30-90 seconds often sufficient when training smaller muscle groups.
1-2 minutes typically needed due to lower neural demands.
1-2 minutes for strength focus; 30-60 seconds for muscular endurance.
Adjust rest times based on the difficulty, muscle groups worked, neurological demands of the exercise and your current training phase.
Should you reduce rest times over time?
As you become more trained, you may be able to reduce your rest periods while maintaining or increasing your strength performance. Reasons for this include:
- Improved muscular endurance and localized recovery capacity.
- Increased capillary and mitochondrial density for enhanced metabolic conditioning.
- Greater neural efficiency requiring less CNS recovery between intense efforts.
- Improved tolerance to metabolite accumulation and fatigue.
However, you should not sacrifice your ability to hit the required repetitions or lift intensity just to shorten the rest. Find the optimal balance between brief rests and strength/hypertrophy progression.
Rest time differences for upper vs. lower body
You may need longer rest periods for lower body compared to upper body exercises. Potential reasons include:
- Involvement of larger muscle groups in most lower body lifts.
- Higher loads/mechanical tension often used on lower body.
- Increased neural input required for complex lower body movements.
- Greater metabolic demands from larger muscle mass.
- Higher weight bearing and injury risk requiring fuller recovery.
However, general fitness levels and fiber type composition differences also play a role. Tailor upper versus lower body rest times to your needs.
Rest recommendations based on training phase
Your rest interval needs may change depending on your current training phase and periodization phase. Some guidelines include:
30-90 seconds rest time promotes muscle growth via metabolic stress.
2-5+ minutes for heavy sets to lift maximal loads.

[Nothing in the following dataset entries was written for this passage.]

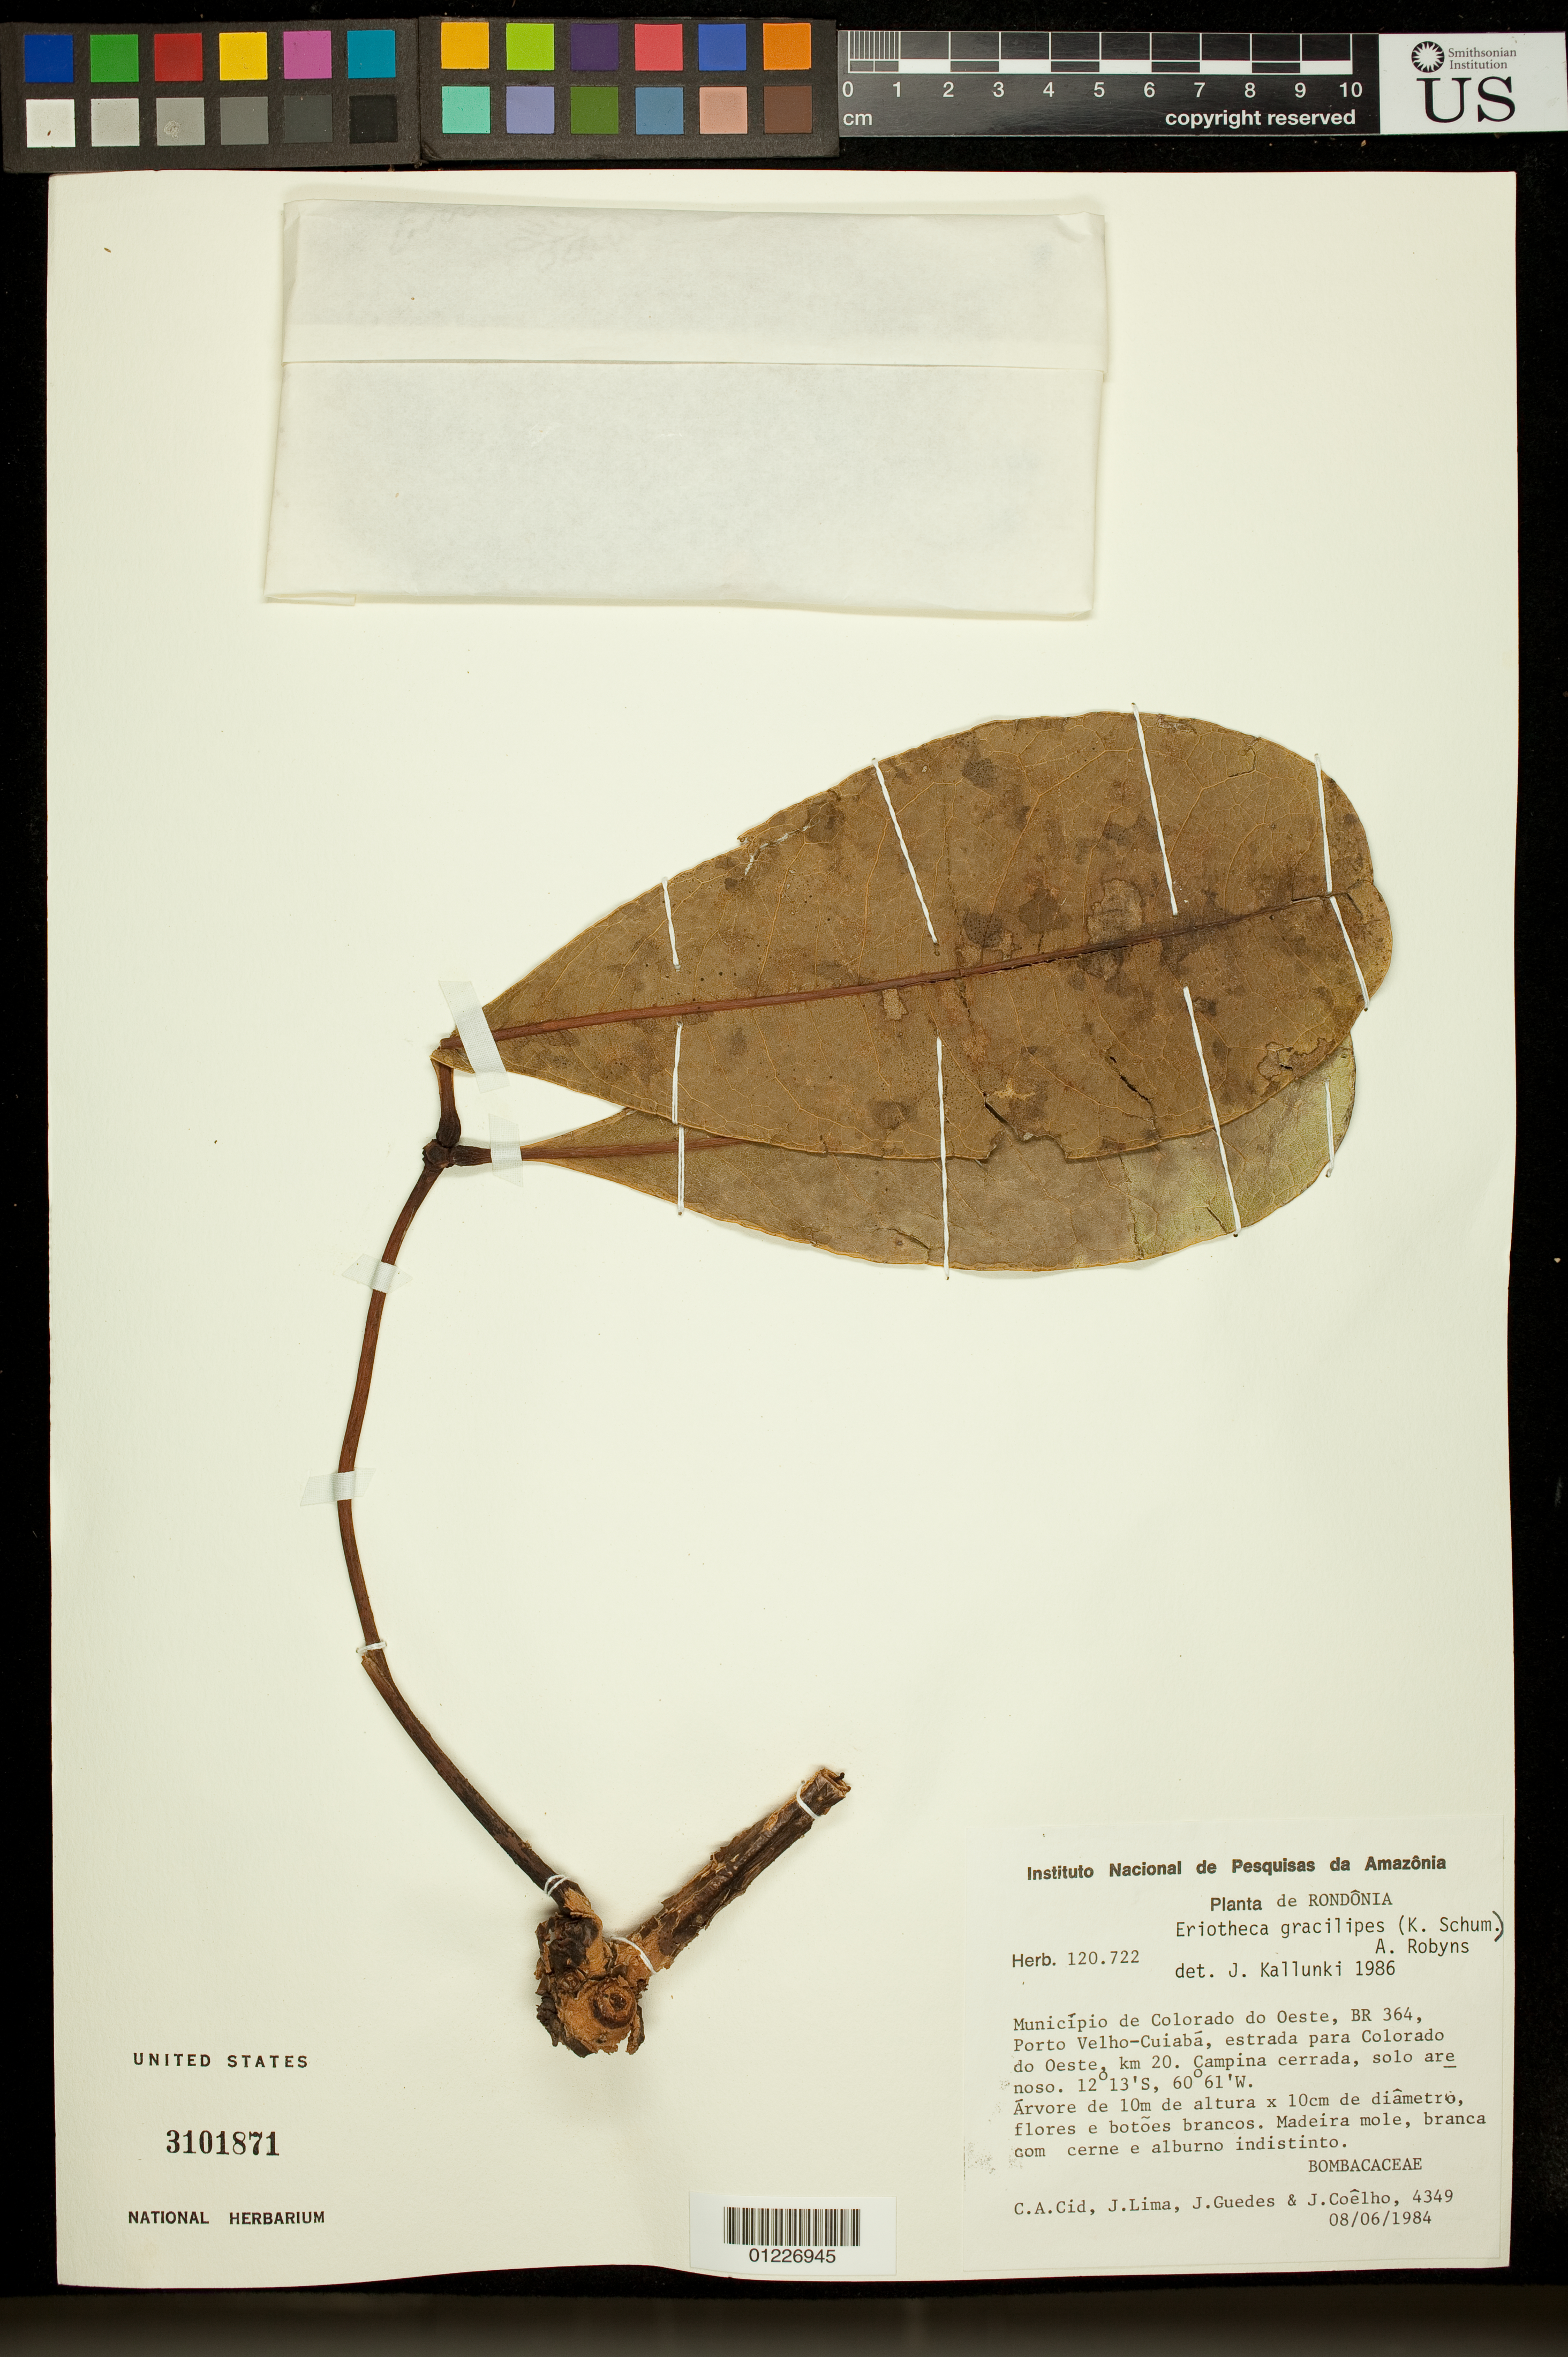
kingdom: Plantae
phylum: Tracheophyta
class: Magnoliopsida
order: Malvales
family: Malvaceae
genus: Pachira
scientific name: Pachira gracilipes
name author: (K. Schum.) V.N. Yoshik. & M.C. Duarte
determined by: Dorr, Laurence J., Curator (BOT), Smithsonian Institution - National Museum of Natural History (UNITED STATES)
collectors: C. A. Cid Ferreira, J. Lima, J. Guedes & J. Coelho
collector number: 4349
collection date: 1984-06-08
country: Brazil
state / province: Rondônia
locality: Municipio de Colorado do Oeste, BR 364, Porto Velho-Cuiaba, Estrada para Colorado do Oeste, km 20. Campina cerrada, solo are noso.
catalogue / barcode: US 3101871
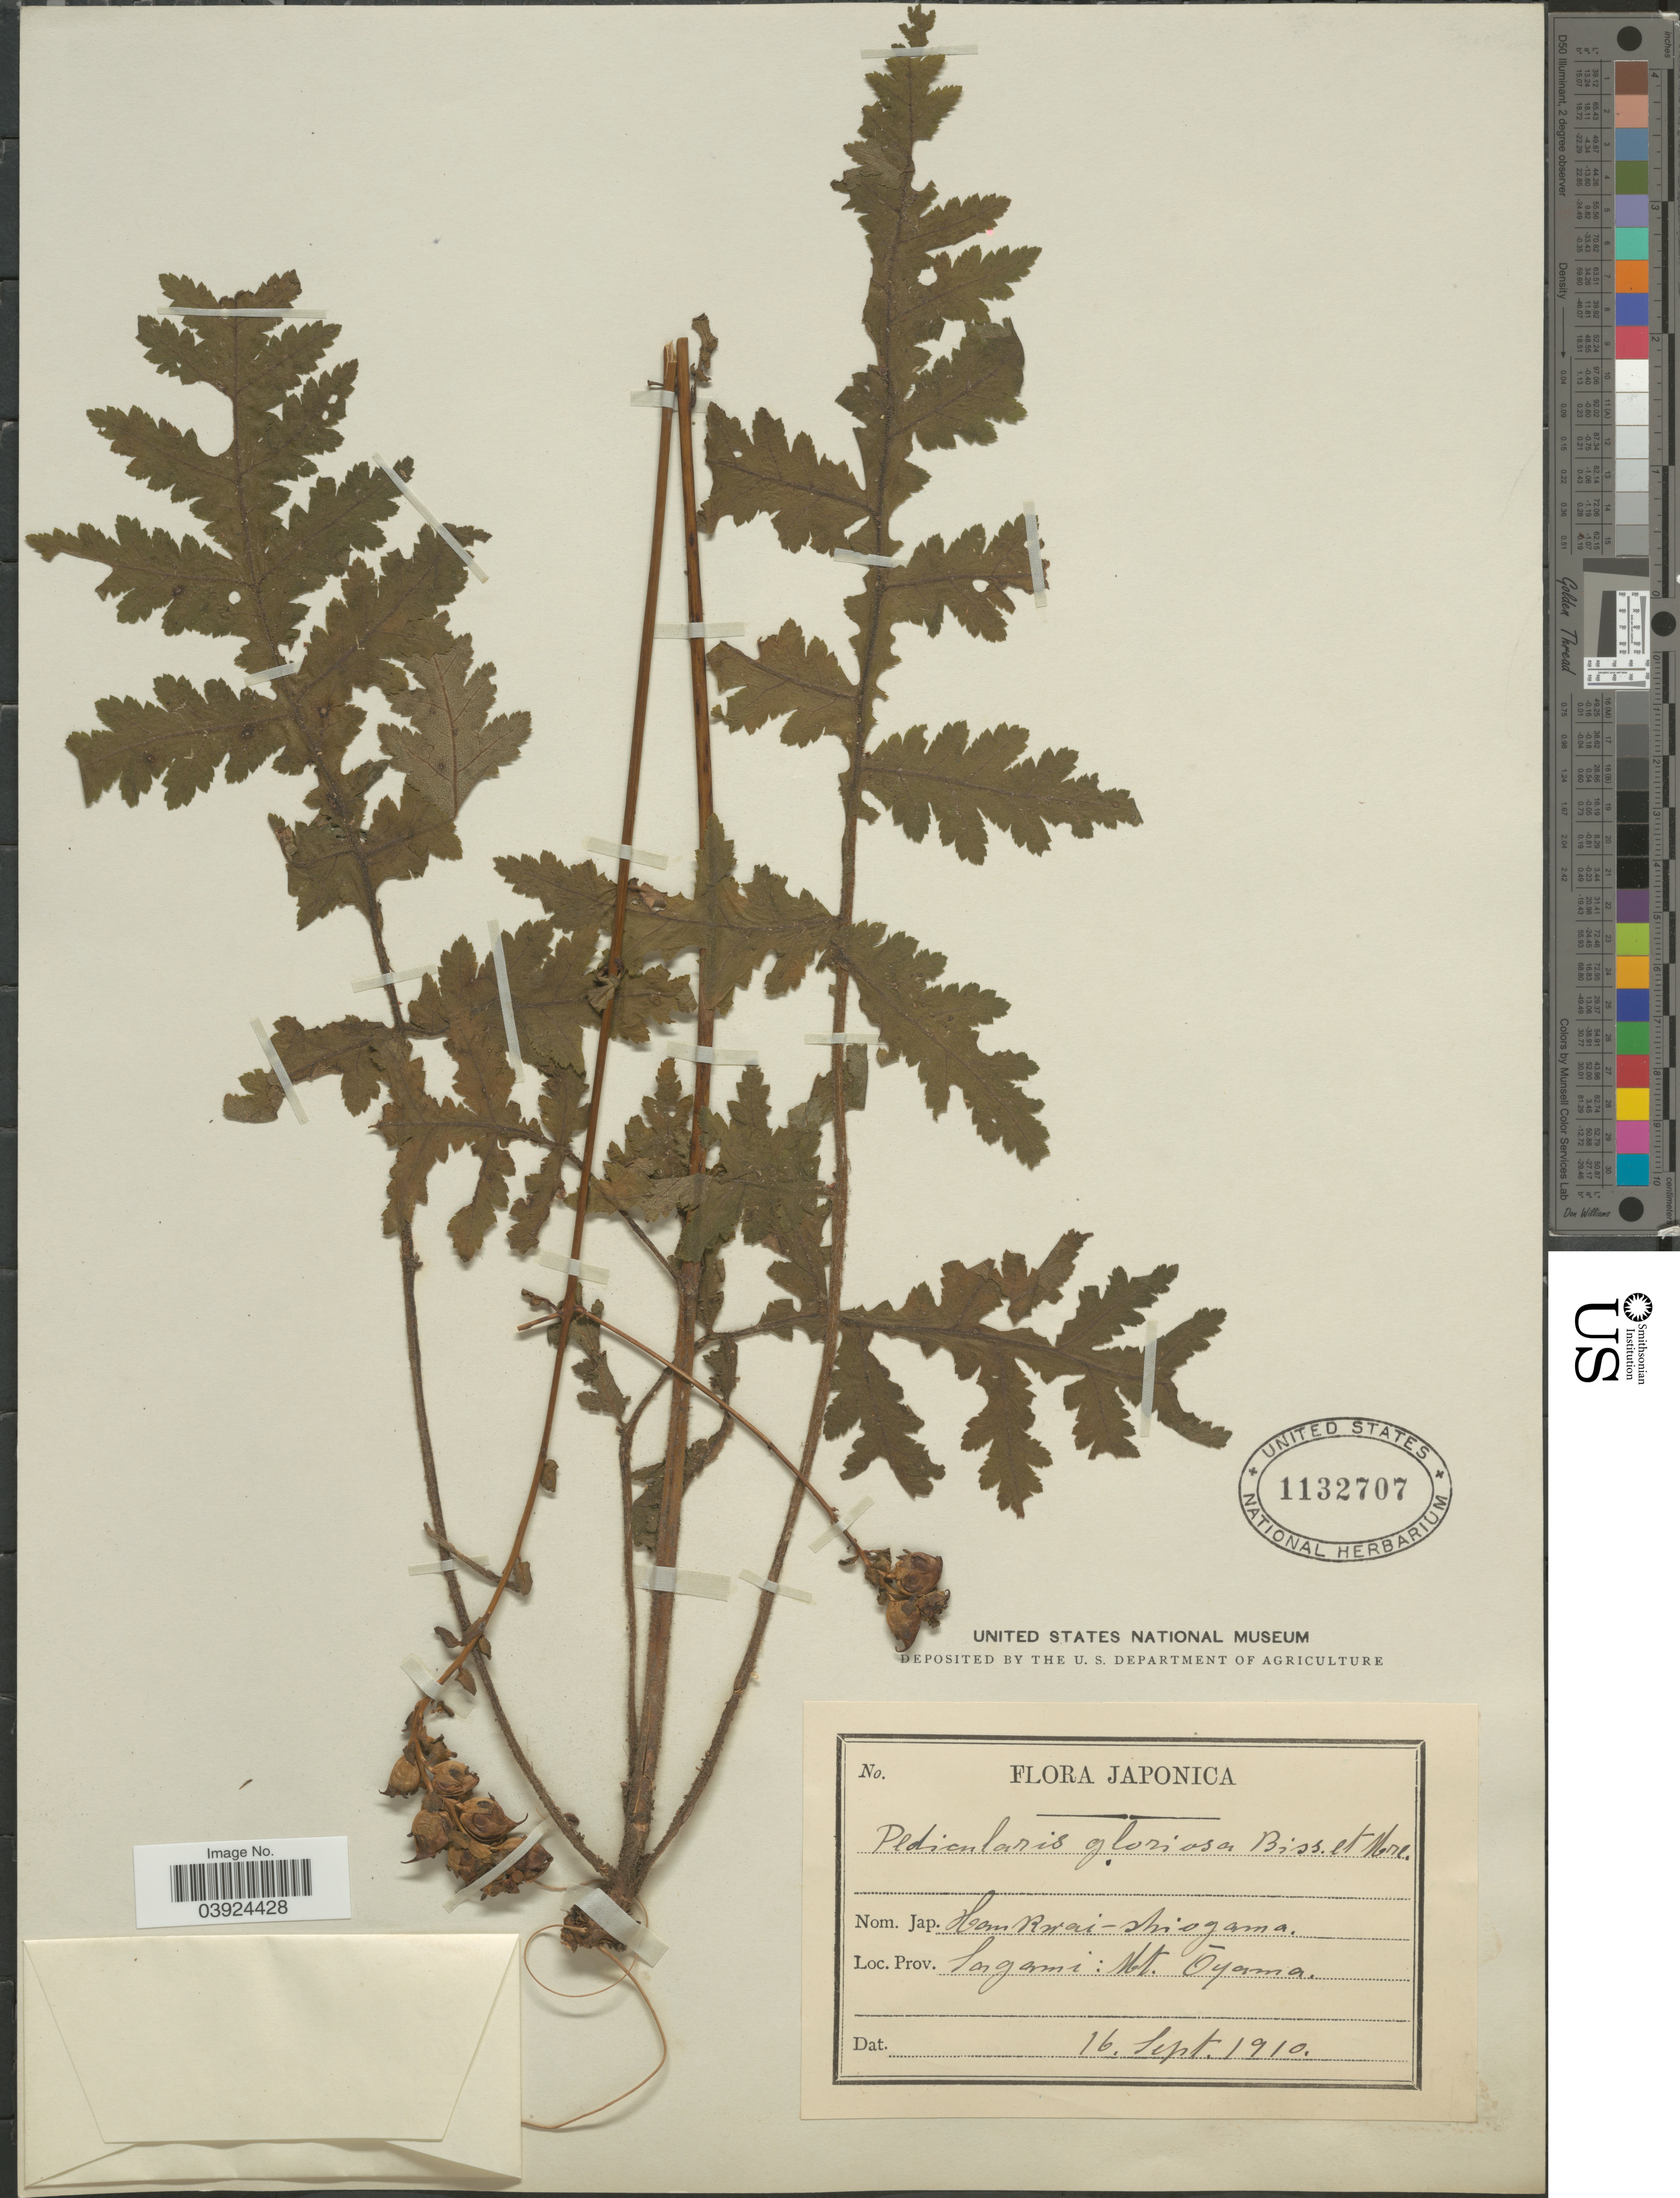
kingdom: Plantae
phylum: Tracheophyta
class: Magnoliopsida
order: Lamiales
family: Orobanchaceae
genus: Pedicularis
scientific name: Pedicularis gloriosa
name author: Bisset & S. Moore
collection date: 1910-09-16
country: Japan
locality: Sagarmi: Mt. Ōyama.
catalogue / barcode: US 1132707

Lengthen rests up to 5 minutes or more when hitting PR lifts.
Muscular Endurance Phase
30-60 seconds rest time to increase conditioning and work capacity.
Match rest intervals to your session goals and current abilities. Periodize training phases systematically to maximize fitness.
Rest time considerations for different experience levels
Your training experience influences ideal rest period duration needs:
Need longer rests of 2-4 minutes for strength development as they adapt.
May benefit from 1-3 minutes rest for hypertrophy and general strength building.
Often require 3-5+ minutes rest when handling near maximal loads.
Novices should avoid skimping on rest, while more conditioned lifters can handle shorter rest times. Cater to your current ability level.
How fatigue impacts rest period needs
Your rest times may need to increase when training in a fatigued state. Fatigue can stem from:
- High training volumes/frequencies
- Caloric restriction or low carb diets
- Poor sleep quantity/quality
- Overreaching during hard training cycles
- High life/work stress outside the gym
When excessively fatigued, allow for longer rest periods to counteract the reduced recovery capacity. Alternatively, reduce volume, intensity, or frequency until recovery improves.
Optimizing your rest time between heavy training sets allows for superior muscular and neurological recovery, leading to greater progress in strength, muscle growth, and power output. Although general recommendations exist based on goals, exercise selection, and other factors, personalize your rest intervals over time. Consistently timing rests, tracking performance, and fine-tuning duration is key for maximizing gains.